Matar a Jesús (2017), de Laura Mora Ortega, es una película
que tiene una magnífica recreación, bastante cautivante. Todo el recorrido por los
lugares marginales de Medellín es perfecto. Hasta el más mínimo momento tiene
gran fuerza escénica, visual. La historia en sí es bastante sencilla, pero
solvente. Una chica ve morir a su correcto y admirado padre en manos de un
sicario en moto y una vez que se topa con él en una discoteca se plantea
matarlo. Pero antes se le vuelve próxima, indaga, toma confianza, mientras piensa en comprar
un arma, sólo que al conocerlo se mezclan sus emociones.
Ésta premisa, querer acercarse, andar con él, es algo más
elaborado de lo que uno haría, quizá busca el momento preciso para matarlo,
tenerlo cerca, a punto, pero la interacción le rebota. Aunque la protagonista,
Paula (Natasha Jaramillo), viene de una clase social más alta se mezcla sin
dificultad con el submundo criminal del muchacho, de Jesús (Giovanny Rodríguez).
El joven le enseña el uso de armas –que yace muy presente- y la pasea en moto. Paula
nada en un lago con Jesús; miran la ciudad desde la altura, el paisaje urbano
imponente.
Éste vínculo afectivo no es congruente, pero es el
conocimiento del otro, del tipo distinto, que aflora. Se da cuenta ella que
Jesús es un mero ejecutor, como él mismo menciona, y la violencia que hay en
Medellín es la verdadera culpable, el chico es un peón, uno más del montón,
propio de la pobreza y la falta de instrucción. El quehacer de la muerte del
padre de Paula más que seguramente tiene que ver con algo político, nunca se
aclara.
En un momento se oye decir que nunca llegará al fondo del
asunto, que nunca atrapara al gestor intelectual, se echa la culpa a la
maquinaria. El filme pretende con la simbología del nombre del sicario hacer la
gracia de evitar la violencia, buscar la misericordia, es algo complicado pero
es no seguir con la cadena, es también comprender la situación. La solución es un
trabajo grande, que queda sin mencionarse.

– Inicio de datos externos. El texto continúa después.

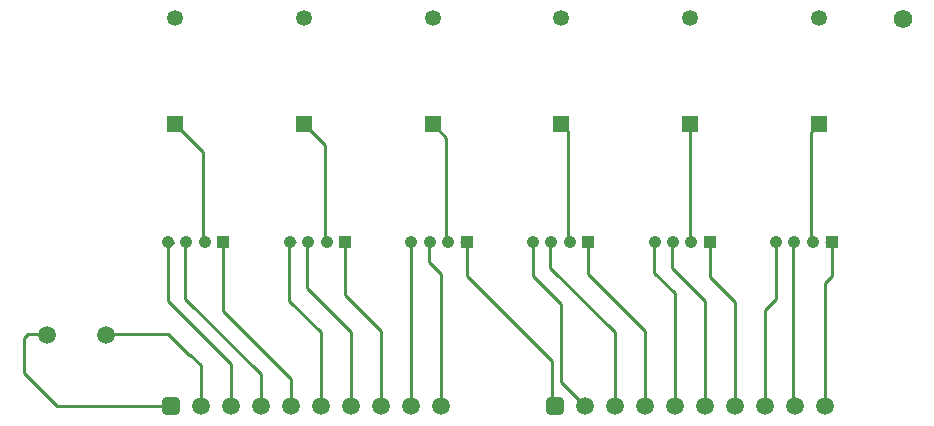
<source format=gtl>
G04*
G04 #@! TF.GenerationSoftware,Altium Limited,Altium Designer,23.10.1 (27)*
G04*
G04 Layer_Physical_Order=1*
G04 Layer_Color=255*
%FSLAX44Y44*%
%MOMM*%
G71*
G04*
G04 #@! TF.SameCoordinates,EF3A79F6-4BF0-4314-9102-79B481C5C986*
G04*
G04*
G04 #@! TF.FilePolarity,Positive*
G04*
G01*
G75*
%ADD13C,0.2540*%
%ADD18C,1.5700*%
%ADD22C,1.0700*%
%ADD23R,1.0700X1.0700*%
%ADD24C,1.5200*%
G04:AMPARAMS|DCode=25|XSize=1.52mm|YSize=1.52mm|CornerRadius=0.38mm|HoleSize=0mm|Usage=FLASHONLY|Rotation=0.000|XOffset=0mm|YOffset=0mm|HoleType=Round|Shape=RoundedRectangle|*
%AMROUNDEDRECTD25*
21,1,1.5200,0.7600,0,0,0.0*
21,1,0.7600,1.5200,0,0,0.0*
1,1,0.7600,0.3800,-0.3800*
1,1,0.7600,-0.3800,-0.3800*
1,1,0.7600,-0.3800,0.3800*
1,1,0.7600,0.3800,0.3800*
%
%ADD25ROUNDEDRECTD25*%
%ADD26R,1.3500X1.3500*%
%ADD27C,1.3500*%
%ADD28C,1.5080*%
D13*
X1306195Y639445D02*
Y668020D01*
X1300480Y633730D02*
X1306195Y639445D01*
X1273937Y530733D02*
X1275080Y529590D01*
X1273937Y530733D02*
Y668020D01*
X1249680Y610870D02*
X1259205Y620395D01*
Y668020D01*
X1203223Y638277D02*
X1224280Y617220D01*
X1203223Y638277D02*
Y668020D01*
X1170965Y646405D02*
X1198880Y618490D01*
X1170965Y646405D02*
Y668020D01*
X1156233Y642087D02*
Y668020D01*
Y642087D02*
X1173480Y624840D01*
X1100252Y640918D02*
Y668020D01*
Y640918D02*
X1148080Y593090D01*
X1067994Y646506D02*
Y668020D01*
Y646506D02*
X1122680Y591820D01*
X1053262Y639648D02*
Y668020D01*
Y639648D02*
X1076960Y615950D01*
X965022Y651688D02*
X975360Y641350D01*
X965022Y651688D02*
Y668020D01*
X997280Y639750D02*
Y668020D01*
Y639750D02*
X1069340Y567690D01*
X949960Y645160D02*
X950290Y645490D01*
Y668020D01*
X949960Y529590D02*
Y645160D01*
X759079Y620141D02*
Y668020D01*
Y620141D02*
X822960Y556260D01*
X862050Y628930D02*
X899160Y591820D01*
X862050Y628930D02*
Y668020D01*
X894308Y623342D02*
X924560Y593090D01*
X894308Y623342D02*
Y668020D01*
X791337Y609473D02*
X848360Y552450D01*
X791337Y609473D02*
Y668020D01*
X744220Y618490D02*
X797560Y565150D01*
X744220Y618490D02*
Y663448D01*
X748776Y668004D01*
Y668020D01*
X848319Y665226D02*
X848969D01*
X847090Y618490D02*
Y663997D01*
X848969Y666791D02*
X850199Y668020D01*
X847090Y618490D02*
X873760Y591820D01*
X848969Y665226D02*
Y666791D01*
X847090Y663997D02*
X848319Y665226D01*
X850199Y668020D02*
X851747D01*
X1069340Y529590D02*
Y567690D01*
X750570Y767800D02*
X774192Y744178D01*
Y668020D02*
Y744178D01*
X859536Y767800D02*
X877163Y750173D01*
Y668020D02*
Y750173D01*
X968502Y767800D02*
X980135Y756167D01*
Y668020D02*
Y756167D01*
X1077468Y767800D02*
X1083107Y762161D01*
Y668020D02*
Y762161D01*
X1186078Y668020D02*
Y767444D01*
X1186434Y767800D01*
X1289050Y668020D02*
Y761450D01*
X1295400Y767800D01*
X848360Y529590D02*
Y552450D01*
X822960Y529590D02*
Y556260D01*
X797560Y529590D02*
Y565150D01*
X763270Y572770D02*
X772160Y563880D01*
X744220Y590550D02*
X762000Y572770D01*
X772160Y529590D02*
Y563880D01*
X762000Y572770D02*
X763270D01*
X693020Y590550D02*
X744220D01*
X691750Y589280D02*
X693020Y590550D01*
X626110D02*
X640480D01*
X641750Y589280D01*
X622300Y586740D02*
X626110Y590550D01*
X622300Y557530D02*
Y586740D01*
X650240Y529590D02*
X746760D01*
X622300Y557530D02*
X650240Y529590D01*
X1301750Y668020D02*
X1304290Y665480D01*
X1300480Y529590D02*
Y633730D01*
X1249680Y529590D02*
Y610870D01*
X1224280Y529590D02*
Y617220D01*
X1198880Y529590D02*
Y618490D01*
X1173480Y529590D02*
Y624840D01*
X1148080Y529590D02*
Y593090D01*
X1122680Y529590D02*
Y591820D01*
X1076960Y549910D02*
X1097280Y529590D01*
X1076960Y549910D02*
Y615950D01*
X992835Y668020D02*
X993140Y667715D01*
X873760Y529590D02*
Y591820D01*
X899160Y529590D02*
Y591820D01*
X924560Y529590D02*
Y593090D01*
X975360Y529590D02*
Y641350D01*
D18*
X1366520Y857250D02*
D03*
D22*
X950417Y668020D02*
D03*
X981659D02*
D03*
X965911D02*
D03*
X1274826D02*
D03*
X1290574D02*
D03*
X1259332D02*
D03*
X1156360D02*
D03*
X1187602D02*
D03*
X1171854D02*
D03*
X862939D02*
D03*
X878687D02*
D03*
X847445D02*
D03*
X1053389D02*
D03*
X1084631D02*
D03*
X1068883D02*
D03*
X759968D02*
D03*
X775716D02*
D03*
X744474D02*
D03*
D23*
X997280D02*
D03*
X1306195D02*
D03*
X1203223D02*
D03*
X894308D02*
D03*
X1100252D02*
D03*
X791337D02*
D03*
D24*
X975360Y529590D02*
D03*
X949960D02*
D03*
X924560D02*
D03*
X873760D02*
D03*
X848360D02*
D03*
X822960D02*
D03*
X772160D02*
D03*
X797560D02*
D03*
X899160D02*
D03*
X1300480D02*
D03*
X1275080D02*
D03*
X1249680D02*
D03*
X1198880D02*
D03*
X1173480D02*
D03*
X1148080D02*
D03*
X1097280D02*
D03*
X1122680D02*
D03*
X1224280D02*
D03*
D25*
X746760D02*
D03*
X1071880D02*
D03*
D26*
X750570Y767800D02*
D03*
X1077468D02*
D03*
X859536D02*
D03*
X1186434D02*
D03*
X1295400D02*
D03*
X968502D02*
D03*
D27*
X750570Y857800D02*
D03*
X1077468D02*
D03*
X859536D02*
D03*
X1186434D02*
D03*
X1295400D02*
D03*
X968502D02*
D03*
D28*
X641750Y589280D02*
D03*
X691750D02*
D03*
M02*

</source>
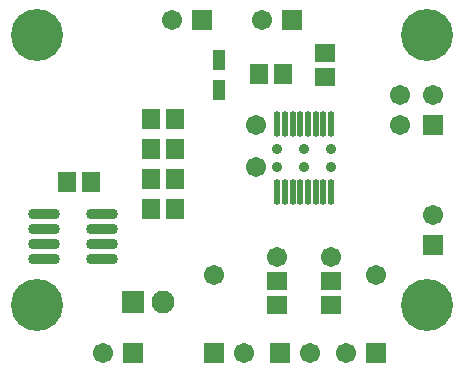
<source format=gts>
%FSLAX44Y44*%
%MOMM*%
G71*
G01*
G75*
G04 Layer_Color=8388736*
%ADD10O,2.5000X0.7000*%
%ADD11R,1.4000X1.5000*%
%ADD12R,1.5000X1.4000*%
%ADD13O,0.3500X2.0000*%
%ADD14C,0.5080*%
%ADD15C,0.2540*%
%ADD16C,0.3810*%
%ADD17R,0.8000X1.5000*%
%ADD18R,1.7500X1.7500*%
%ADD19C,1.7500*%
%ADD20R,1.5000X1.5000*%
%ADD21C,1.5000*%
%ADD22R,1.5000X1.5000*%
%ADD23C,4.2000*%
%ADD24C,0.7000*%
%ADD25C,0.2500*%
%ADD26C,0.6000*%
%ADD27C,0.0900*%
%ADD28C,0.1000*%
%ADD29C,0.2000*%
%ADD30O,2.7032X0.9032*%
%ADD31R,1.6032X1.7032*%
%ADD32R,1.7032X1.6032*%
%ADD33O,0.5532X2.2032*%
%ADD34R,1.0032X1.7032*%
%ADD35R,1.9532X1.9532*%
%ADD36C,1.9532*%
%ADD37R,1.7032X1.7032*%
%ADD38C,1.7032*%
%ADD39R,1.7032X1.7032*%
%ADD40C,4.4032*%
%ADD41C,0.9032*%
D30*
X588380Y1029970D02*
D03*
Y1042670D02*
D03*
Y1055370D02*
D03*
Y1068070D02*
D03*
X539380Y1029970D02*
D03*
Y1042670D02*
D03*
Y1055370D02*
D03*
Y1068070D02*
D03*
D31*
X650080Y1148080D02*
D03*
X630080D02*
D03*
Y1122680D02*
D03*
X650080D02*
D03*
Y1097280D02*
D03*
X630080D02*
D03*
X558960Y1094740D02*
D03*
X578960D02*
D03*
X650080Y1071880D02*
D03*
X630080D02*
D03*
X741520Y1186180D02*
D03*
X721520D02*
D03*
D32*
X777240Y1203800D02*
D03*
Y1183800D02*
D03*
X736600Y1010760D02*
D03*
Y990760D02*
D03*
X782320Y1010760D02*
D03*
Y990760D02*
D03*
D33*
X782210Y1144060D02*
D03*
X775710D02*
D03*
X769210D02*
D03*
X762710D02*
D03*
X756210D02*
D03*
X749710D02*
D03*
X743210D02*
D03*
X736710D02*
D03*
X782210Y1086060D02*
D03*
X775710D02*
D03*
X769210D02*
D03*
X762710D02*
D03*
X756210D02*
D03*
X749710D02*
D03*
X743210D02*
D03*
X736710D02*
D03*
D34*
X687324Y1198372D02*
D03*
Y1172972D02*
D03*
D35*
X614680Y993140D02*
D03*
D36*
X640080D02*
D03*
D37*
X749300Y1231900D02*
D03*
X673100D02*
D03*
X614680Y949960D02*
D03*
X820420D02*
D03*
X739140D02*
D03*
X683260D02*
D03*
D38*
X723900Y1231900D02*
D03*
X647700D02*
D03*
X589280Y949960D02*
D03*
X795020D02*
D03*
X868680Y1066800D02*
D03*
Y1168400D02*
D03*
X764540Y949960D02*
D03*
X708660D02*
D03*
X718820Y1107440D02*
D03*
Y1143000D02*
D03*
X683260Y1016000D02*
D03*
X782320Y1031240D02*
D03*
X736600D02*
D03*
X820420Y1016000D02*
D03*
X840740Y1168400D02*
D03*
Y1143000D02*
D03*
D39*
X868680Y1041400D02*
D03*
Y1143000D02*
D03*
D40*
X533400Y1219200D02*
D03*
X863600D02*
D03*
X533400Y990600D02*
D03*
X863600D02*
D03*
D41*
X736600Y1122680D02*
D03*
Y1107440D02*
D03*
X782320Y1122680D02*
D03*
Y1107440D02*
D03*
X759460D02*
D03*
Y1122680D02*
D03*
M02*

</source>
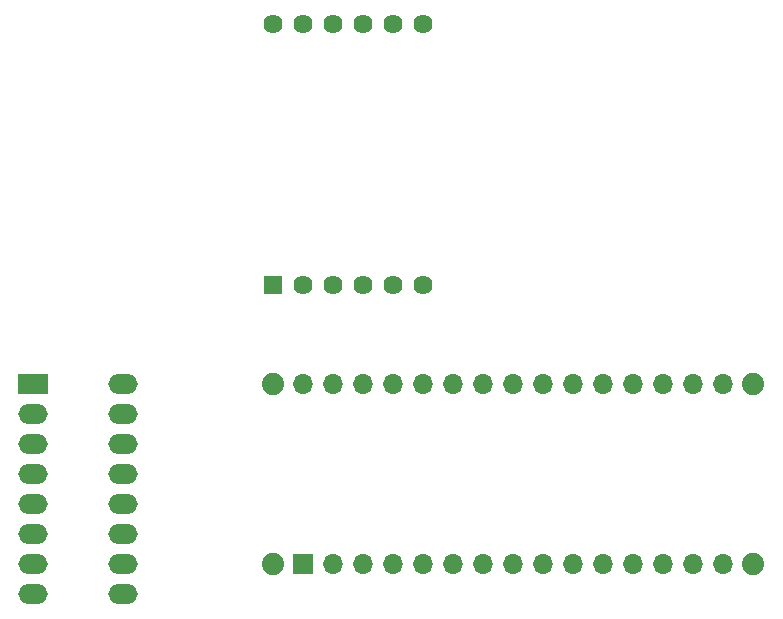
<source format=gbr>
%TF.GenerationSoftware,KiCad,Pcbnew,(5.1.6)-1*%
%TF.CreationDate,2020-12-02T03:44:21-06:00*%
%TF.ProjectId,BoardDesign,426f6172-6444-4657-9369-676e2e6b6963,rev?*%
%TF.SameCoordinates,Original*%
%TF.FileFunction,Soldermask,Bot*%
%TF.FilePolarity,Negative*%
%FSLAX46Y46*%
G04 Gerber Fmt 4.6, Leading zero omitted, Abs format (unit mm)*
G04 Created by KiCad (PCBNEW (5.1.6)-1) date 2020-12-02 03:44:21*
%MOMM*%
%LPD*%
G01*
G04 APERTURE LIST*
%ADD10O,2.500000X1.700000*%
%ADD11R,2.500000X1.700000*%
%ADD12C,1.624000*%
%ADD13R,1.624000X1.624000*%
%ADD14C,1.880000*%
%ADD15O,1.700000X1.700000*%
%ADD16R,1.700000X1.700000*%
G04 APERTURE END LIST*
D10*
%TO.C,74HC595*%
X121920000Y-60960000D03*
X114300000Y-78740000D03*
X121920000Y-63500000D03*
X114300000Y-76200000D03*
X121920000Y-66040000D03*
X114300000Y-73660000D03*
X121920000Y-68580000D03*
X114300000Y-71120000D03*
X121920000Y-71120000D03*
X114300000Y-68580000D03*
X121920000Y-73660000D03*
X114300000Y-66040000D03*
X121920000Y-76200000D03*
X114300000Y-63500000D03*
X121920000Y-78740000D03*
D11*
X114300000Y-60960000D03*
%TD*%
D12*
%TO.C,Screen*%
X147320000Y-52578000D03*
X144780000Y-52578000D03*
X142240000Y-52578000D03*
X139700000Y-52578000D03*
X137160000Y-52578000D03*
D13*
X134620000Y-52578000D03*
D12*
X147320000Y-30480000D03*
X144780000Y-30480000D03*
X142240000Y-30480000D03*
X139700000Y-30480000D03*
X137160000Y-30480000D03*
X134620000Y-30480000D03*
%TD*%
D14*
%TO.C,A1*%
X175260000Y-76200000D03*
X175260000Y-60960000D03*
X134620000Y-60960000D03*
X134620000Y-76200000D03*
D15*
X172720000Y-60960000D03*
X172720000Y-76200000D03*
X137160000Y-60960000D03*
X170180000Y-76200000D03*
X139700000Y-60960000D03*
X167640000Y-76200000D03*
X142240000Y-60960000D03*
X165100000Y-76200000D03*
X144780000Y-60960000D03*
X162560000Y-76200000D03*
X147320000Y-60960000D03*
X160020000Y-76200000D03*
X149860000Y-60960000D03*
X157480000Y-76200000D03*
X152400000Y-60960000D03*
X154940000Y-76200000D03*
X154940000Y-60960000D03*
X152400000Y-76200000D03*
X157480000Y-60960000D03*
X149860000Y-76200000D03*
X160020000Y-60960000D03*
X147320000Y-76200000D03*
X162560000Y-60960000D03*
X144780000Y-76200000D03*
X165100000Y-60960000D03*
X142240000Y-76200000D03*
X167640000Y-60960000D03*
X139700000Y-76200000D03*
X170180000Y-60960000D03*
D16*
X137160000Y-76200000D03*
%TD*%
M02*

</source>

El filme prefiere ser intenso, un lugar de emociones, al
tiempo de mostrar fielmente los lugares, el barrio, la fiesta, la vida del
delincuente, es vivir el submundo. Lo mejor de la propuesta es ésta
contextualización, éste neorrealismo local. Después es muy simple, hasta falto
de profundidad y un poco incongruente. Pero, desde luego, no es la solución más
violencia –como lo dice aquel vomito simbólico, aunque ridículo para los que la
acompañan-, Jesús es pieza pequeña de algo mucho más profundo, aunque tampoco
merece impunidad.
La interactuación entre Paula y Jesús es potente, la cosa es
no pedirle mayores justificaciones con la violencia de Medellín, no pretende dar
soluciones, sino señalar simplemente que se trata de la cadena más baja. Es pensar
en un mundo deplorable, de marginalidad, inconsciencia, brutalidad, una
juventud arrastrada hacia la normalidad de la criminalidad.